Instruction — Among the records below, find the lines with the word "Double" and copy them.

(Structured page parsing data)
::::

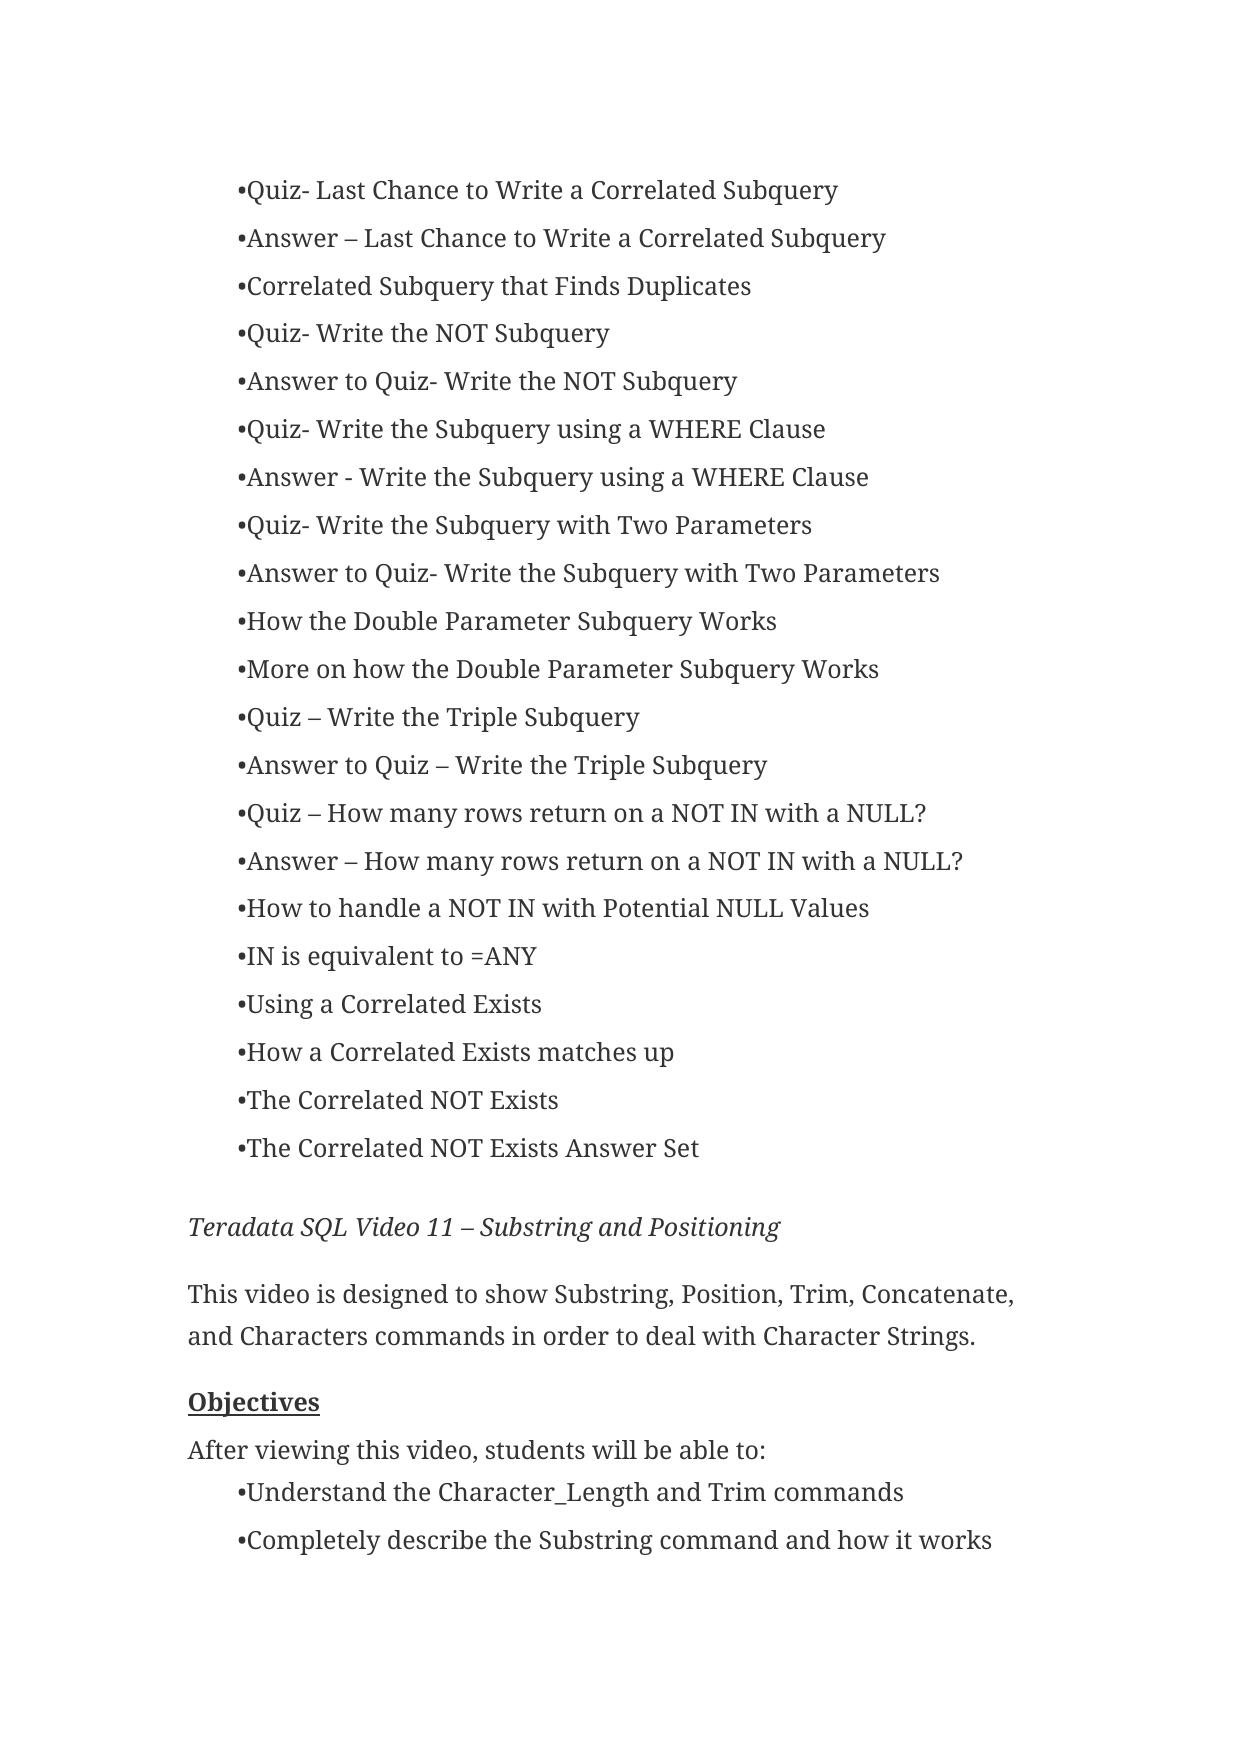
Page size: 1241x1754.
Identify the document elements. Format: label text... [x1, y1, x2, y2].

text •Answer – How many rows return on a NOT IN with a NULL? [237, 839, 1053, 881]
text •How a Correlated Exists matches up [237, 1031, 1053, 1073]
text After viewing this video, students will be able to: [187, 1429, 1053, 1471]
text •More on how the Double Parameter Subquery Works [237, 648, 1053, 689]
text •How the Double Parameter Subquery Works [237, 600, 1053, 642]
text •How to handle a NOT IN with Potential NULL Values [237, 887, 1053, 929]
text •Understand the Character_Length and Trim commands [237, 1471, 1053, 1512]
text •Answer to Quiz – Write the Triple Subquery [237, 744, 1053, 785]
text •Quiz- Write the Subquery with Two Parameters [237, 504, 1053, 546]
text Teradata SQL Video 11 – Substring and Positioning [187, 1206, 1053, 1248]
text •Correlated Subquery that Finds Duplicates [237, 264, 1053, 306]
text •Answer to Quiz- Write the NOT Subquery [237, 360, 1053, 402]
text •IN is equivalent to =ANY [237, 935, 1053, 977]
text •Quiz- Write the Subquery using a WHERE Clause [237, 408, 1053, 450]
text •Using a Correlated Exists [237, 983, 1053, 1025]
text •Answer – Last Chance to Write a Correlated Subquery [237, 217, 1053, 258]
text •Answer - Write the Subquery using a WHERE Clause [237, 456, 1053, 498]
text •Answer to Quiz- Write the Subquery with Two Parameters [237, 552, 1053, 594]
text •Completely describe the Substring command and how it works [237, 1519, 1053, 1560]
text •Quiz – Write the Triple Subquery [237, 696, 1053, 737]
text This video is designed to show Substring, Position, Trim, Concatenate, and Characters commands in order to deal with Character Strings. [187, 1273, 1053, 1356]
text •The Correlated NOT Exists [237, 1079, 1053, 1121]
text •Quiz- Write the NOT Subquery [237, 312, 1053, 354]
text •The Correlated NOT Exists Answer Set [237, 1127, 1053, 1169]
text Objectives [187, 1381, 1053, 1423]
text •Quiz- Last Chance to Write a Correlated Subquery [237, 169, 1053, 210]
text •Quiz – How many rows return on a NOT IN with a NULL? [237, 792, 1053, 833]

::::

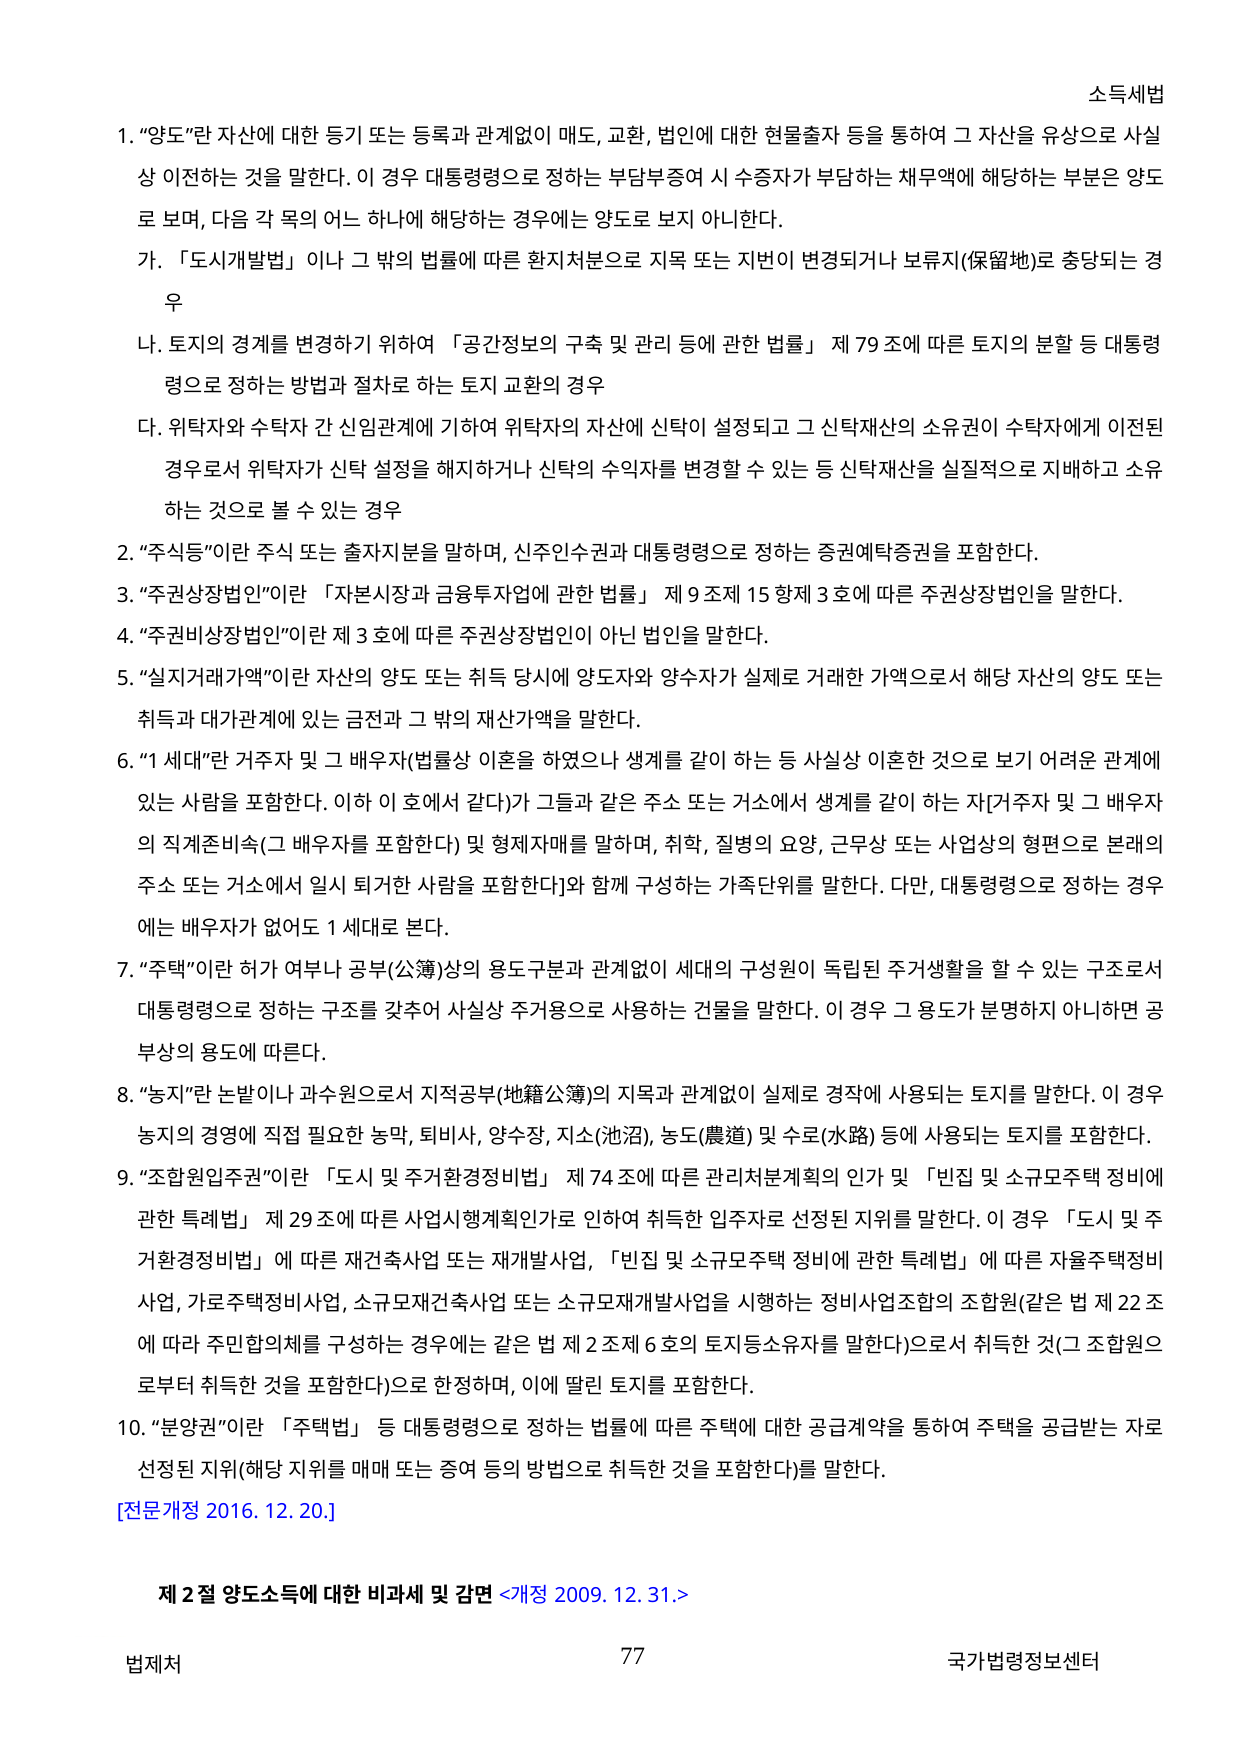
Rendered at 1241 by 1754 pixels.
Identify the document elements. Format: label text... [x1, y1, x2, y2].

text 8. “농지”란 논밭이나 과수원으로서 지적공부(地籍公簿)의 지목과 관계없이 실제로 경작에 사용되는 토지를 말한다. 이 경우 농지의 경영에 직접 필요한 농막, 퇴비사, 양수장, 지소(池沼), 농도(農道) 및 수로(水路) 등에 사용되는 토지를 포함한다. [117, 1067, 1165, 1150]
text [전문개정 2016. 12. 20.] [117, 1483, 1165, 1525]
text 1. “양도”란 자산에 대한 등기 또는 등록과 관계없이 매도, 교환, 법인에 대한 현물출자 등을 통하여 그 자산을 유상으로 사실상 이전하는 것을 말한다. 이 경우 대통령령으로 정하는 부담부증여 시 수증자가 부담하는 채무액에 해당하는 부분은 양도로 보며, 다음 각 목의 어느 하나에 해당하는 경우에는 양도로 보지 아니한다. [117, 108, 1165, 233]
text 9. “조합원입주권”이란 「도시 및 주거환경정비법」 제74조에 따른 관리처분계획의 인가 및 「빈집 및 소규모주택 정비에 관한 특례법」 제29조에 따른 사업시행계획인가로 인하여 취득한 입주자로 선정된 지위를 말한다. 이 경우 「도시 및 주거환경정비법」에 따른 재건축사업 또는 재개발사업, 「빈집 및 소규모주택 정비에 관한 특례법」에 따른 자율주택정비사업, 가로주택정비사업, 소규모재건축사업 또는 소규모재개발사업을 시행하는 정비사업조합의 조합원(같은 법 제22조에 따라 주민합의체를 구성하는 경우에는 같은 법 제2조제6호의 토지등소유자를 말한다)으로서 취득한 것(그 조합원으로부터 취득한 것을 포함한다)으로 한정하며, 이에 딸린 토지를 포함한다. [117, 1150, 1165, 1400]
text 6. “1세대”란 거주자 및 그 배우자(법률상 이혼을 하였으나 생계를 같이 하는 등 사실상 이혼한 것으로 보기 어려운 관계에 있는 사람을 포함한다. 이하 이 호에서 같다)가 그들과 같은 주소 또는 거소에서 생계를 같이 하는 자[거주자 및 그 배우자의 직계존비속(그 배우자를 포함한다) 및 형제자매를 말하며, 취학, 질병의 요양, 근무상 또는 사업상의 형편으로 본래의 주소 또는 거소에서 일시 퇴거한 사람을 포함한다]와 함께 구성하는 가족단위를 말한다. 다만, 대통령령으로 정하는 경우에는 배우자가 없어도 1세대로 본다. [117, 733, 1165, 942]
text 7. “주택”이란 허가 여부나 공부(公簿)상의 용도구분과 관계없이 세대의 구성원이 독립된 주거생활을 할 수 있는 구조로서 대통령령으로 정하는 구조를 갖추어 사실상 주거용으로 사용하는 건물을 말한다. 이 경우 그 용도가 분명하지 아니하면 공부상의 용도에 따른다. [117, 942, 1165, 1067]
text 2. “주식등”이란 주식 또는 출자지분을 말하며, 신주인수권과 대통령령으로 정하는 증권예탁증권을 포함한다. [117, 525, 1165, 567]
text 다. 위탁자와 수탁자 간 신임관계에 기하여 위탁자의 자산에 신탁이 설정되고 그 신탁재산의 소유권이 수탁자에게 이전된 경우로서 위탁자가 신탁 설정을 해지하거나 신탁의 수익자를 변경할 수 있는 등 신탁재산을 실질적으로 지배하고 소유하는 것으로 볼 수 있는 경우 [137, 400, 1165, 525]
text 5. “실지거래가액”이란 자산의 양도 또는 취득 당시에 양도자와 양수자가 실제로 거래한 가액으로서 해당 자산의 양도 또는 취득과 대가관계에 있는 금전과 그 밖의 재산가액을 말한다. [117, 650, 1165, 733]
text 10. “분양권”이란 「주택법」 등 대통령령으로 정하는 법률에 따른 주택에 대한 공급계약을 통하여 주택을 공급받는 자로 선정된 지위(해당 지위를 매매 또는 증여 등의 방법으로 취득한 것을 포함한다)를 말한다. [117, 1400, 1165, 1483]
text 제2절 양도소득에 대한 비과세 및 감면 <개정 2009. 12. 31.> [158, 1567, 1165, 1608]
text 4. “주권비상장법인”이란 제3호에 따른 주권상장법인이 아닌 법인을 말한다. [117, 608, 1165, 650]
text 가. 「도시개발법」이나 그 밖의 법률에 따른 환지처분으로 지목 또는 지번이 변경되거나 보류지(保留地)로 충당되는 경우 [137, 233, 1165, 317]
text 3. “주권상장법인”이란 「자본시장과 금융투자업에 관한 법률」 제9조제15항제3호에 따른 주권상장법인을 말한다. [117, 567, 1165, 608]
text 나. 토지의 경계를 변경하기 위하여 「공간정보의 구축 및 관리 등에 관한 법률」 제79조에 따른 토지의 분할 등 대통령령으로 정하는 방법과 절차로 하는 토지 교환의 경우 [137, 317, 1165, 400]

::::

Solution for this problem —
text •More on how the Double Parameter Subquery Works [237, 648, 1053, 689]
text •How the Double Parameter Subquery Works [237, 600, 1053, 642]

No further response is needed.